Lire aussi : Immobilier : Idéal Groupe veut décrocher le 1er label "Bâtiment frugal bordelais"

  • L'îlot Saint-Louis en rouge pour un "3 étoiles" ?

Même si rien n'est encore tranché, l'Ilot Saint-Louis devrait lui aussi décrocher les trois étoiles. C'est un programme de 75 logements en face du magasin E.Leclerc des Chartrons, porté par Fayat Immobilier et dessiné par Atelier Cambium. Sa reprise en main via les critères Bâtiment frugal bordelais a tout d'abord permis de dégager 29 m2 de surface extérieure par logement.

"Avec ce programme ils étaient partis sur du tout béton et 100 % de sol artificialisé. Ils ont accepté de jouer le jeu avec nous, ce qui a permis de relooker la parcelle et de réintégrer le programme dans son environnement d'échoppes bordelaises. Sur les 100 % de sol artificialisé nous avons récupéré 27 % de surface en pleine terre. La totalité des logements seront traversants et à double orientation : nous avons décomposé chaque cellule d'habitation. Tous les éléments de la construction seront biosourcés. Cet immeuble sera enfin doté d'espaces anti-Covid-19, grâce à des loggias et à un cœur d'îlot très arboré pour pouvoir aller dehors même en cas de confinement", déroule Bernard Blanc.

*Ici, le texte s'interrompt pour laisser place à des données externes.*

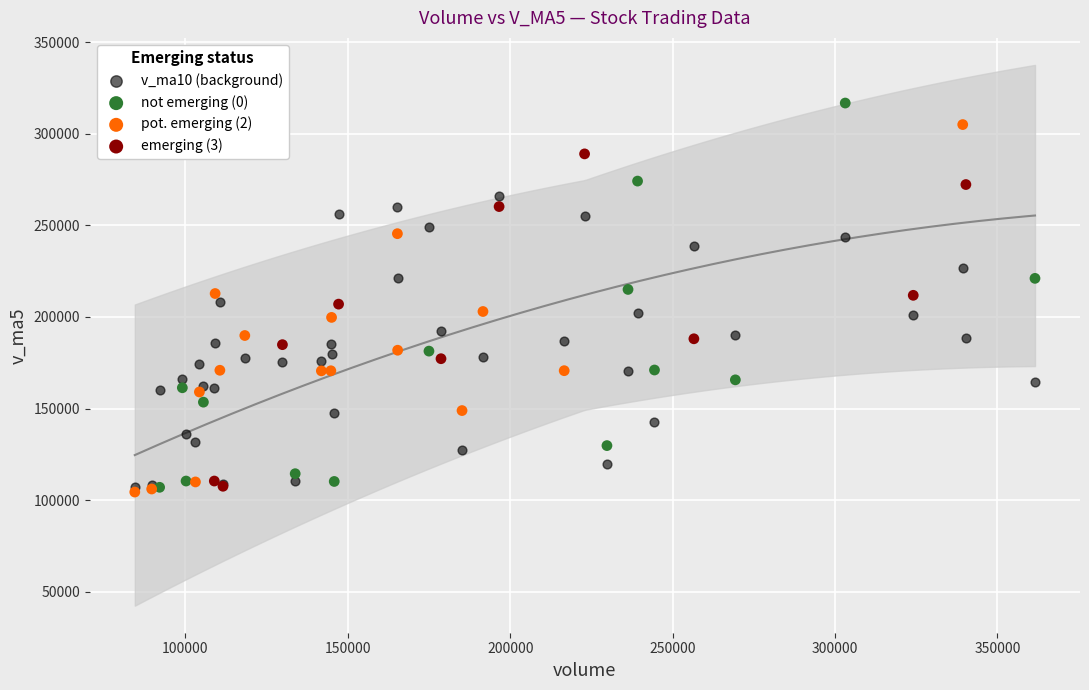

Which series contains the highest Y value?

not emerging (0)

  • Grand Parc : le programme le plus emblématique

Le programme de l'îlot Centre commercial Europe-Grand-Parc (17.403 m2 d'emprise foncière) a ceci d'impressionnant qu'il se trouve à l'intérieur d'un énorme quartier populaire de 12.000 habitants, le Grand Parc, situé en plein cœur de Bordeaux, dont il est une pièce vitale. A cause de son centre commercial mais aussi de la proximité de La Poste, de la pharmacie, de la piscine, du coiffeur, de diverses boutiques indépendantes, des locaux de la CPAM ou encore d'arrêts de bus. Tandis que la maîtrise d'ouvrage est assurée par le trio BNP Paribas/Pitch/Axanis, le maître d'œuvre est l'agence d'architecture bordelaise Patriarche. Ce grand projet intègre la reconstruction du centre commercial existant, cédé par la mairie, et la construction de 277 logements, dont des logements en accession sociale via Axanis.

"Au départ, ce programme prévoyait 92 % de sols imperméabilisés, surface sur laquelle nous avons réussi à récupérer 38 % en pleine terre, pour un total de 48 % de surfaces végétalisées", éclaire Bernard Blanc.

Le dispositif de végétalisation prévu va se déployer aussi en hauteur, en premier étage, et le bâtiment sera notamment équipé en toiture d'une ferme urbaine avec des jardins partagés. Ce grand programme dispose de sa Maison du projet depuis 2016, il va donc être emblématique du changement de perspective urbaine entre Alain Juppé, parti en 2019, et Pierre Hurmic.